Ty Kelly came to the plate Saturday night with two outs and the bases loaded in the 11th inning of a tie game. His first instinct was to bunt after he noticed how deep Atlanta third baseman Freddie Freeman was playing.

"Pretty much just made a snap decision to not bunt," Kelly said. "And I swung."

That snap decision produced the winning swing as Kelly drove in Tommy Joseph to cap a 4-3 win. Kelly has played sparingly this season but seems to have a knack for the big moment. His single to center was his fifth go-ahead hit of the year.

"Win the game," Kelly said when asked his approach in those situations. "I just try to do that as much as I can."

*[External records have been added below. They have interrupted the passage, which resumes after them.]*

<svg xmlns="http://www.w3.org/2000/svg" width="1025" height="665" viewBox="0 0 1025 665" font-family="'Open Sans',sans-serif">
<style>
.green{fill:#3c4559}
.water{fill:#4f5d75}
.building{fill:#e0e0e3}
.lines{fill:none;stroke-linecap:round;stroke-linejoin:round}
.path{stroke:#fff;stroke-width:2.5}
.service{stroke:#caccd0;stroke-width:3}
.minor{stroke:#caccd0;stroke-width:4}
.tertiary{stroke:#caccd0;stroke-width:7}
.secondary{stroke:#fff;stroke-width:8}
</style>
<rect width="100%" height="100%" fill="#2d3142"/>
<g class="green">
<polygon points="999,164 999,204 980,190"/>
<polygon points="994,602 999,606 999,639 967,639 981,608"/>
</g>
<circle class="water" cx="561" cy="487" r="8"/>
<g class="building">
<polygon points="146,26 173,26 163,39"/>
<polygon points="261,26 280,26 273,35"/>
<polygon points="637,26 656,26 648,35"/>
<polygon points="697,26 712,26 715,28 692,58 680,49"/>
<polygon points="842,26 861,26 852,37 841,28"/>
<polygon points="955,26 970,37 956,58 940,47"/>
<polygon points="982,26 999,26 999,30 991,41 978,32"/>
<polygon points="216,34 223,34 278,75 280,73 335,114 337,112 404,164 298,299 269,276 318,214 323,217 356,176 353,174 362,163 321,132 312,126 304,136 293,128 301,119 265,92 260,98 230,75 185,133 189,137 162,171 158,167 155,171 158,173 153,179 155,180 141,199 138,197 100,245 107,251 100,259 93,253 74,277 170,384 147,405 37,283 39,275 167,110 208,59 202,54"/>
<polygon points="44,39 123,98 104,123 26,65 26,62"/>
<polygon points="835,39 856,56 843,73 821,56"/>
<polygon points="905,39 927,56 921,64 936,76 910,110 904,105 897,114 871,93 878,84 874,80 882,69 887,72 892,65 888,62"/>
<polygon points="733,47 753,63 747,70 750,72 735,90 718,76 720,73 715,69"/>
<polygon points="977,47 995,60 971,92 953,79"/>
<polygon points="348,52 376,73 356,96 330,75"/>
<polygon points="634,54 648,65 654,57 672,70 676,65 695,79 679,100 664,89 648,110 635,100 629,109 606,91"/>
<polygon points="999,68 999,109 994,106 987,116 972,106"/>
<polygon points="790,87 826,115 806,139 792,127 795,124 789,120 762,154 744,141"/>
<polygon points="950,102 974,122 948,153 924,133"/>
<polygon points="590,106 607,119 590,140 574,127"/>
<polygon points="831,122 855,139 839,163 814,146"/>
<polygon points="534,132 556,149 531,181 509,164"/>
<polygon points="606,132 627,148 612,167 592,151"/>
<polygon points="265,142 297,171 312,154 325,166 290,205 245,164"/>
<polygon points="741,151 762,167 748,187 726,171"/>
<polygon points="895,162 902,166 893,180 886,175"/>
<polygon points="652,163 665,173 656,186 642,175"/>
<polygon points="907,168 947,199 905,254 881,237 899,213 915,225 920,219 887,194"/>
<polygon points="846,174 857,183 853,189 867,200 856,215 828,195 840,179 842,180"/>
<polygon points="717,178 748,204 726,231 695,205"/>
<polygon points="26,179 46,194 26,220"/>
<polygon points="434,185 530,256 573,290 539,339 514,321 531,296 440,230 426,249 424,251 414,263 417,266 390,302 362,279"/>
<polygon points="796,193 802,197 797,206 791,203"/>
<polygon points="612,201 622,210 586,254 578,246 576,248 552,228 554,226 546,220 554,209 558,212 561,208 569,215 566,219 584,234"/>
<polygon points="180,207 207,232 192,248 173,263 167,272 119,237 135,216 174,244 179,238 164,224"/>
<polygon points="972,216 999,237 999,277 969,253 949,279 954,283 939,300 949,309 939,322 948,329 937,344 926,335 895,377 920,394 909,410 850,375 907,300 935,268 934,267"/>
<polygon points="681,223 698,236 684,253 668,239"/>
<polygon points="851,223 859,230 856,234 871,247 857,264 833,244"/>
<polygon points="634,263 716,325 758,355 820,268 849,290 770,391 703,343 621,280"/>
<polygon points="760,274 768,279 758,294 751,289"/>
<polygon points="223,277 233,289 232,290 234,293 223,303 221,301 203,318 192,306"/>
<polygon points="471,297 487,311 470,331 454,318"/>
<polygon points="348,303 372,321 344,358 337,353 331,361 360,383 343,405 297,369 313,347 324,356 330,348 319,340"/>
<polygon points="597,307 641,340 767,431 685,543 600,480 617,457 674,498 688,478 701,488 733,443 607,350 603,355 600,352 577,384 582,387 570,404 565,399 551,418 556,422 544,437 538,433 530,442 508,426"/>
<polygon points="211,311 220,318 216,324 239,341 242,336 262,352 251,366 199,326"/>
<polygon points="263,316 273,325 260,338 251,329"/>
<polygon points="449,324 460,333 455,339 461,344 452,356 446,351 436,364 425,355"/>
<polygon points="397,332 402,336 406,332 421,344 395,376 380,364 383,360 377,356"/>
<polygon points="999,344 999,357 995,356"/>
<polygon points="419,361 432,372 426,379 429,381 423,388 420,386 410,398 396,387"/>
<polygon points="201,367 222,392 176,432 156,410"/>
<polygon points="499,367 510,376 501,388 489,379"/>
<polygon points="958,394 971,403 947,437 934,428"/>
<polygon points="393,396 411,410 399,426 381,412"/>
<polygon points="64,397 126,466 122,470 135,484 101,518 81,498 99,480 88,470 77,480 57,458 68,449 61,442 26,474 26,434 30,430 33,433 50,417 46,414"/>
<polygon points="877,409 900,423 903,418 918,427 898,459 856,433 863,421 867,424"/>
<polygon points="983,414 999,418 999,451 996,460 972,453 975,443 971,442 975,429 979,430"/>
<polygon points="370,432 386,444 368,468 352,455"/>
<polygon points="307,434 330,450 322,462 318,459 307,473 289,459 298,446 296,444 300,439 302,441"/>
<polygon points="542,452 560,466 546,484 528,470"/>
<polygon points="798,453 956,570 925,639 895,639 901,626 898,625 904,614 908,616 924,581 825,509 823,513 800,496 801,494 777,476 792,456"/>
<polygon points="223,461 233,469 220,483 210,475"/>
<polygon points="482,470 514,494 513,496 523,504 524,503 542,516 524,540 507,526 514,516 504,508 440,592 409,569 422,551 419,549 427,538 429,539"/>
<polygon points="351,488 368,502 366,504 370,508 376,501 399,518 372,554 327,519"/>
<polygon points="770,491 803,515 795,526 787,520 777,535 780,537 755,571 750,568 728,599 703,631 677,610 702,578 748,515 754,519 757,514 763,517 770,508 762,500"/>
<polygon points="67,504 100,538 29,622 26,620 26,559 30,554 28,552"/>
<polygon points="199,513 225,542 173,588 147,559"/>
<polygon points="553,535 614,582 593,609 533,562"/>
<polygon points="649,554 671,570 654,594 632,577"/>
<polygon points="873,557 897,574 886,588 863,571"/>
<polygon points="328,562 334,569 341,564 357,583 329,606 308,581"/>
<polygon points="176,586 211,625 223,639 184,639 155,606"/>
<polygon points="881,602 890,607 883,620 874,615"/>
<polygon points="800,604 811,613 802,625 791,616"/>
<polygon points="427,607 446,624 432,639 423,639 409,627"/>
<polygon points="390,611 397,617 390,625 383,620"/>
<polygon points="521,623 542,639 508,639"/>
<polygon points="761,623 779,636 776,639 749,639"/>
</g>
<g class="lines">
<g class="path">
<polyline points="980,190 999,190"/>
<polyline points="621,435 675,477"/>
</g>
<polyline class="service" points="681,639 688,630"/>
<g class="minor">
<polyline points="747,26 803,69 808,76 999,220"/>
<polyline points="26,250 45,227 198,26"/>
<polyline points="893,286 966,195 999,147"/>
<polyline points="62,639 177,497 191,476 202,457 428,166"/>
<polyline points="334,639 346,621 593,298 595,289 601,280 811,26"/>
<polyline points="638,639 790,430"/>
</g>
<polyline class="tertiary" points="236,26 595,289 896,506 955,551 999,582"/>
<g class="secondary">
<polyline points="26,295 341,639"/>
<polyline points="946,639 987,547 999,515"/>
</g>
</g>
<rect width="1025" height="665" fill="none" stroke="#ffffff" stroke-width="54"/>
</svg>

Joseph led off the inning with a single to shallow center. He moved to second on a single from Odubel Herrera, who had tied the game with a homer in the ninth. Herrera also singled in Cesar Hernandez in the eighth.

Cameron Rupp loaded the bases with a two-out walk. And then Kelly delivered. Hector Neris, who extended the game with two scoreless innings, earned the win. The Phillies have won seven of their last 10 as they seem to be finding their way after a miserable first half.

"Great win," manager Pete Mackanin said. "That was fun."

Herrera's big night came just three days after he was benched for not running out a dropped third strike Tuesday night. Mackanin yanked him from Tuesday's game and sat him Wednesday after meeting with him in his office. Herrera went 3 for 4 and is batting .337 since June 1 with a .951 OPS.

"It helps sometimes when they sit you down and you have to think about what you've done," Herrera said. "Hopefully I've learned my lesson and it won't happen again. I don't want to be benched or anything. I'm just expecting good things to happen."

The final nine weeks of the Phillies season will be about opportunities. Saturday night was Jesen Therrien's. The rookie righthander delivered. He logged a scoreless sixth inning in his major-league debut. Therrien allowed a leadoff double and then retired three straight batters. The final batter — Brandon Phillips — smoked a grounder off Therrien's foot. The pitcher recovered, grabbed the ball and skipped it to first for an out. Therrien survived.

"It was amazing," Therrien said. "Probably the best feeling I had ever. It was great."

The three trades the Phillies made this past week yielded returns that can not be judged for at least a few seasons. It will be years before decisions can be made on pitchers that are still in single A or on the 16-year-old international free agents the Phillies use those extra bonuses on.

But it is those opportunities the trades created that will have an immediate impact. Trading Pat Neshek to Colorado is what put Therrien in the bullpen. Moving Howie Kendrick to Washington allows Nick Williams to play every day. Sending Jeremy Hellickson to Baltimore inserted Jake Thompson or another young arm into the starting rotation. There were more to the trade deadline moves than just low-level prospects.

Therrien, 24, has the stuff to be a legitimate bullpen threat. His fastball touched 93 mph on Saturday,
and he paired it with his slider. He used the slider to touch the outside corner and freeze Micah Johnson for his first major-league strikeout.

Johnson, peeved by the umpire's call, stood in the batter's box before slowly retreating to the dugout.

Therrien came in relief of Jerad Eickhoff, who allowed three runs in five innings on a night that he did not possess his best command. Eickhoff loaded the bases without an out in the fifth after issuing an intentional walk to Freddie Freeman. The pitcher's night could have derailed then, but Eickhoff retired three of the next four batters he faced. He ended his night with his third strikeout.

"It's been a test all year," Eickhoff said. "To be able to put things in line and make some pitches there at the end, that's the biggest thing. I'm learning from mistakes and that's what it's all about."

Luis Garcia retired four batters after Pedro Beato was injured in his first major-league game in more than three years. Neshek's departure may have created a roster opening for Therrien but it will also thrust Garcia into a more meaningful role. He has not allowed a run in 21 1/3 consecutive innings, the longest single-season streak by a Phillies reliever since Larry Andersen had a 32 2/3 inning streak. Garcia seems to be redefining himself.

Kelly roped his single into the left-center gap and rounded first as if he was headed for second. It was a natural reaction, he said. Kelly was soon mobbed by teammates. Andrew Knapp grabbed him as Joseph and Rupp sprinted in. The Phillies mobbed the night's hero in the infield and soon soaked him with a water cooler. Mackanin even gave Kelly a nickname: Ty-breaker.

"I had to use that," Mackanin said.

"As long as I keep doing it, I like it," Kelly said.